3. Der behauptete Verstoß gegen Art. 103 Abs. 1 GG durch die Zurückweisung der Sachrüge ist nicht dargelegt, die Verfassungsbeschwerde mithin ebenfalls unzulässig. Dies gilt in gleicher Weise, soweit ein Verstoß gegen Art. 103 Abs. 2 GG gerügt sein soll. Denn hierzu hätte es näherer Ausführungen dazu bedurft, wieso die kritisierte Auslegung der Vorschrift nicht mit dem Wortlaut des Gesetzes vereinbar ist. Nach den landgerichtlichen Feststellungen handelte es sich entgegen dem Vorbringen in der Verfassungsbeschwerde bei dem Tatmittel nicht um eine Attrappe, sondern um eine voll ausgestattete Handgranate (sie enthielt Plastiksprengstoff und eine Splitterladung von bis zu 3000 Stahlsplittern und führte - nach Einbau eines Zünders - zu einer Detonation), bei der lediglich der Zünder fehlte. Es ist verfassungsrechtlich nicht zu beanstanden, den Schutzbereich des Kriegswaffenkontrollgesetzes wegen ihrer Gefährlichkeit auch für solche Gegenstände zu eröffnen, die gattungsmäßig unter die Kriegswaffenliste fallen und deren Funktionstüchtigkeit nicht dauernd und endgültig aufgehoben ist, bei denen die Funktionsstörung vielmehr ohne Weiteres wieder behoben werden kann (vgl. Pottmeyer, KWKG, § 1 Rn. 38 ff.; Rn. 47 ff.; 54; BGH, NStZ 1985, S. 367; NJW 1992, S. 1053 f.; OLG Stuttgart, NStZ 1982, S. 33 <34>). Hierfür spricht auch der Wortlaut von § 1 Abs. 2 KWKG, wonach in die Kriegswaffenliste alle Gegenstände aufgenommen werden sollen, "die geeignet sind, allein, in Verbindung miteinander oder mit anderen Gegenständen ... Zerstörungen oder Schäden an Personen oder Sachen zu verursachen ...".

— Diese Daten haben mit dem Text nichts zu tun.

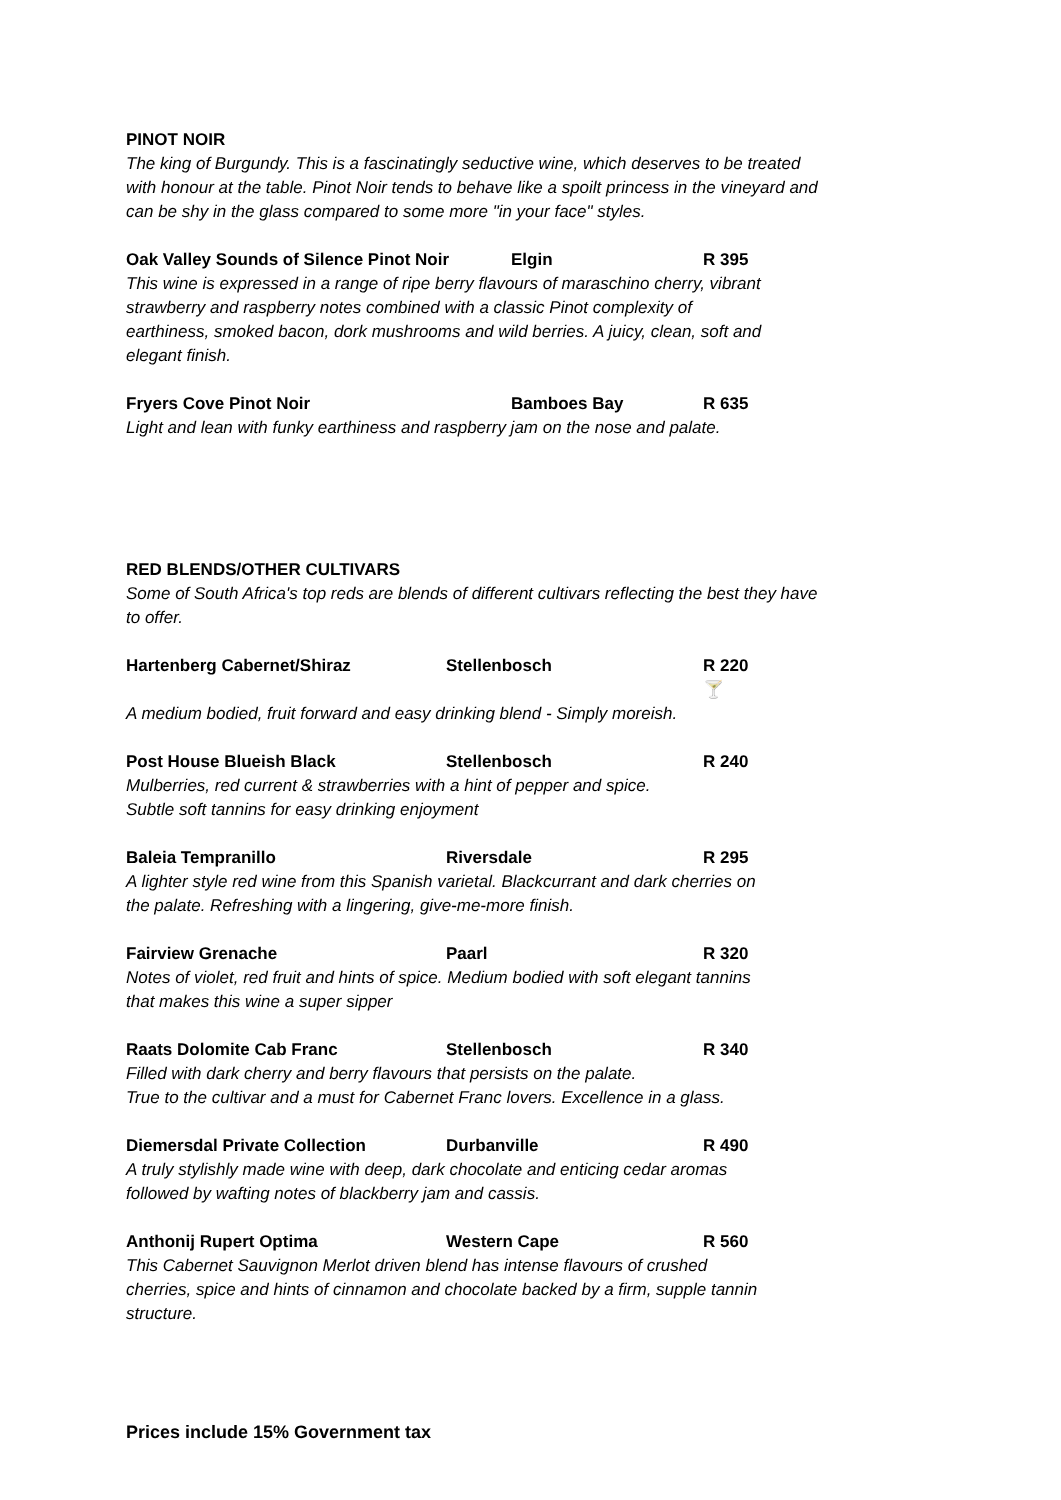PINOT NOIR
The king of Burgundy. This is a fascinatingly seductive wine, which deserves to be treated with honour at the table. Pinot Noir tends to behave like a spoilt princess in the vineyard and can be shy in the glass compared to some more "in your face" styles.
Oak Valley Sounds of Silence Pinot Noir Elgin R 395
This wine is expressed in a range of ripe berry flavours of maraschino cherry, vibrant strawberry and raspberry notes combined with a classic Pinot complexity of earthiness, smoked bacon, dork mushrooms and wild berries. A juicy, clean, soft and elegant finish.
Fryers Cove Pinot Noir Bamboes Bay R 635
Light and lean with funky earthiness and raspberry jam on the nose and palate.
RED BLENDS/OTHER CULTIVARS
Some of South Africa's top reds are blends of different cultivars reflecting the best they have to offer.
Hartenberg Cabernet/Shiraz Stellenbosch R 220 🍸
A medium bodied, fruit forward and easy drinking blend - Simply moreish.
Post House Blueish Black Stellenbosch R 240
Mulberries, red current & strawberries with a hint of pepper and spice.
Subtle soft tannins for easy drinking enjoyment
Baleia Tempranillo Riversdale R 295
A lighter style red wine from this Spanish varietal. Blackcurrant and dark cherries on the palate. Refreshing with a lingering, give-me-more finish.
Fairview Grenache Paarl R 320
Notes of violet, red fruit and hints of spice. Medium bodied with soft elegant tannins that makes this wine a super sipper
Raats Dolomite Cab Franc Stellenbosch R 340
Filled with dark cherry and berry flavours that persists on the palate.
True to the cultivar and a must for Cabernet Franc lovers. Excellence in a glass.
Diemersdal Private Collection Durbanville R 490
A truly stylishly made wine with deep, dark chocolate and enticing cedar aromas followed by wafting notes of blackberry jam and cassis.
Anthonij Rupert Optima Western Cape R 560
This Cabernet Sauvignon Merlot driven blend has intense flavours of crushed cherries, spice and hints of cinnamon and chocolate backed by a firm, supple tannin structure.
Prices include 15% Government tax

Nach den Feststellungen des sachverständig beratenen Landgerichts war der Zünder hier in wenigen Momenten und ohne Werkzeug einsetzbar. Dass es sich um einen verbotenen Gegenstand handelt, bedeutet - wie auch der Erwerb der Handgranate selbst belegt - nicht, dass es dem Beschwerdeführer nur schwer möglich gewesen wäre, über seine Bezugsquelle oder andere Personen an einen Zünder zu gelangen.

Von einer weiteren Begründung der Entscheidung wird abgesehen (§ 93d Abs. 1 Satz 3 BVerfGG).

Diese Entscheidung ist unanfechtbar.